Friday, August 19, 2011
Guess the Plot
1. The latest fashion at Swan's school; shiny. One little capsule and you'll glow in the dark for 24 hours. Everyone's doing it. Is it Swan's imagination, or do they get more and more zombie-like with each dose?
2. Glimmer, the elf who delivers the world's sunshine and happiness every morning in bright pink baskets, is captured by a grumpy gnome who doesn't want anyone to be happy ever again. Can Betsy and Bobby save the day?
3. A glimmer of hope. That's all high school student Kalin wants as she sets out to rescue her mom from kidnappers. When she finds out her mother is actually the immortal Morgan le Fay, she can only say one thing. WTF?
4. Lost in the woods at night, Kirene sees a distant flash of light. Is it a cabin? And if so, is it the cabin of a witch or a kindhearted soul or a serial killer? To find out you'll have to read the book, because the query only takes you as far as the door.
5. An old jeweler hands Anika a sparkling gem, and tells her to place it under her pillow for good luck. What he doesn't tell her is that her dreams will now be controlled by the gem. And will all come true.
6. There's something shiny bobbing up and down in the ocean. And Nick has been practicing his swimming. It doesn't look that far. He thinks he can make it out there. But can he make it back? Probably not, but if it's a bottle with a genie inside, he won't have to.
Dear Evil Editor:
Recently, NYT bestselling author, Cassandra Clare introduced me to Eric Paquette, Senior VP of Productions for Screen Gems. During one of our conversations, I told Eric [Even if you're now on a first-name basis with him, in the query I'd refer to him as Mr. Paquette.] about my book and he has requested to read it. His wife, screenwriter Jessica Postigo, has also requested to read my novel. [I haven't seen this much name dropping in the first paragraph of a query letter since the guy who opened by saying My style has been compared to Twain and Harte, Vonnegut and Hiaasen, and Marlowe and Spillane. I never did get around to asking if he meant fictional character Philip Marlowe or Elizabethan poet/playwright Christopher Marlowe.] [The bad news is that Eric and Jessica, being married, will buy (at most) one copy between them if the book is published.] [You've devoted an entire paragraph of your query to naming three people who haven't read your book. If you're gonna do that, why not name people the reader is sure to be familiar with: It has been suggested to me that Stephen King, Steven Spielberg and the late Humphrey Bogart would enjoy my book.] [According to Wikipedia, "first time writer" Jessica Postigo has been hired to write the screenplay of Cassandra Clare's latest novel, which is being produced by Screen Gems. Which invites the question: When you hire your inexperienced wife to write a screenplay for a movie you're producing, are you allowed to pay her twice the going rate?] [By now you've caught on that you must delete that entire paragraph, so let's move on.]

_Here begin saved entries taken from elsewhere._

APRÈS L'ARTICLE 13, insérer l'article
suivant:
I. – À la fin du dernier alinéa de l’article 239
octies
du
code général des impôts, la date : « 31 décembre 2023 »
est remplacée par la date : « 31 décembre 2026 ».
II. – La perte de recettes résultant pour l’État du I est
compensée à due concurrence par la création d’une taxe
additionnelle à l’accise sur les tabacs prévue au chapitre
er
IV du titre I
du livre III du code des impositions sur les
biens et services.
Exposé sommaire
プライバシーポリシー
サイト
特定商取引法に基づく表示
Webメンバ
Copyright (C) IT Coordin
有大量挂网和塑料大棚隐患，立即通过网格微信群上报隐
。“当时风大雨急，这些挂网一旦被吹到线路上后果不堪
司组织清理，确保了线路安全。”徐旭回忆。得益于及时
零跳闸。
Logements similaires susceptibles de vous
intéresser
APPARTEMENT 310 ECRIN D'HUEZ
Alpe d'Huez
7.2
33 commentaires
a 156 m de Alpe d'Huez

When seventeen-year-old Kalin woke up that morning, she thought the only disruption to her predictable day would be a scheduled visit from her mostly absent Mom. [There's no need to say "that morning," if you don't reveal what morning you're talking about. We can deduce that it's some morning from the context of the sentence.] But from the moment she left her house with her best friend Cori, things just escalated from strange to way past weird. First, during an impromptu visit to a psychic, [On her way to school?] she had a vision of a glass castle. Then, she finds a spellbook in her locker that she just can't get rid of. [I see we've switched from past tense to present.] But, none of those things compare to [Those weren't "things."] going to work and being attacked by some hot guy that turns out to be a black-blooded evil faery, then being rescued by none other than her guidance counselor who tells her that she must go to mystical Avalon to help find her missing mother. [That paragraph is way too wordy. I would trim it to something like:
Seventeen-year-old Kalin isn't expecting Friday to be much different from any other day, so when she's attacked by a black-blooded evil faery and rescued by none other than her guidance counselor, she wonders if she's dreaming. The "guidance" she gets from her counselor doesn't exactly clear things up; he tells her she must go to mystical Avalon to rescue her missing mother.]

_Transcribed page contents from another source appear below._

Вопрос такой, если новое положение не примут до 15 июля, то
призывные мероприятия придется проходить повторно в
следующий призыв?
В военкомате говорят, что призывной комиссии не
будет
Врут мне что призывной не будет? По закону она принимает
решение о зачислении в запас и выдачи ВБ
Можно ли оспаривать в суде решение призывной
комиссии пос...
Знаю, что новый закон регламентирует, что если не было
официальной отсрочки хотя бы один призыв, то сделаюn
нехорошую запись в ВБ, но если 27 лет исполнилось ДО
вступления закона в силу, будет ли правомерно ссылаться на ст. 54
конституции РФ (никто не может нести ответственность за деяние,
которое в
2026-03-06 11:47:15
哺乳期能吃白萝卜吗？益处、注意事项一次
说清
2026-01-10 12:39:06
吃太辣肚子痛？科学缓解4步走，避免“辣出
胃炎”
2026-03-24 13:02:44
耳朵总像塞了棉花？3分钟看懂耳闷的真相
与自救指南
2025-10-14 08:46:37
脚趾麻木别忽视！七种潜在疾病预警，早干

Once in Avalon, Kalin learns that her mother is Morgan le Fay, the immortal high court faery queen. The lies continue to unravel as she discovers that her best friend Cori is a faery princess and her guidance counselor a faery knight. [How have all these people managed to hide their dual identities from Kalin for seventeen years? Her best friend is a faery princess in Avalon, and she has no idea? That friendship is over.] Kalin must push aside her own feelings so that she can rescue her Mom from a new faction of faeries bent on destroying Avalon. Unfortunately, faeries have their own set of rules and a system of courts that are too busy accusing each other of deceit to actually be able to help her. Throughout her adventure, Kalin does make some new friends including Rowan, a sexy and dangerous fae with his own secrets. [You're just listing random stuff. You should be telling the story.]

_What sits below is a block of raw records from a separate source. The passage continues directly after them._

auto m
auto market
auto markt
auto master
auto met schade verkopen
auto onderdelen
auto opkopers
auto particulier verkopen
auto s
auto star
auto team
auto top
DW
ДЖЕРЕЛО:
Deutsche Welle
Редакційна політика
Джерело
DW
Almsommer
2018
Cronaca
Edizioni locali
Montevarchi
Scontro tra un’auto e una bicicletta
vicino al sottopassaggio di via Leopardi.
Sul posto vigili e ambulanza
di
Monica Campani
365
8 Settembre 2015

Glimmer, my 66,000-word young adult fantasy manuscript can be described as a Mists of Avalon (Marion Eleanor Zimmer ) [What the? The name on her book cover is Marion Zimmer Bradley.] meets Wicked Lovely (Melissa Marr). [Yes, Morgan le Fay is in Mists of Avalon, and there are faeries in Wicked Lovely, but . . . ] This modern day faery tale has elements of Arthurian and Scottish mythology including some twists on well-known characters from legend. The novel is set in Baltimore, but also visits Avalon, Las Vegas, and Brittany, France.
I am a freelance writer and co-owner of the YA Fantasy Guide that focuses on the young adult fantasy genre. [This leads me to assume you must be familiar with the YA novel Glimmerglass. (Which is confirmed by a visit to your site and a click on "Fairies," Glimmerglass being the top book listed.) Admittedly your book, Glimmer, is about a girl who goes from Baltimore to Avalon to find her mother, while Glimmerglass is about a girl who goes from Philadelphia to Avalon to get away from her mother, but I'm not sure calling your book Glimmer is the best idea. If you wrote a mystery set in Sweden, you wouldn't call your book The Girl with the Crocodile Tattoo, even if the main character was a girl with a crocodile tattoo.] The YAFG receives an average of 35,000 hits per month. I also have a twitter account with more than 10,000 followers.
Thank you very much for your time and consideration.
Focus on what happens after Kalin goes to Avalon. What's her plan? A faery faction wants to bring down Avalon, but a seventeen-year-old girl is needed to stop them? What does she bring to the rescue team? What goes wrong? What happens if the faction succeeds? What's the story?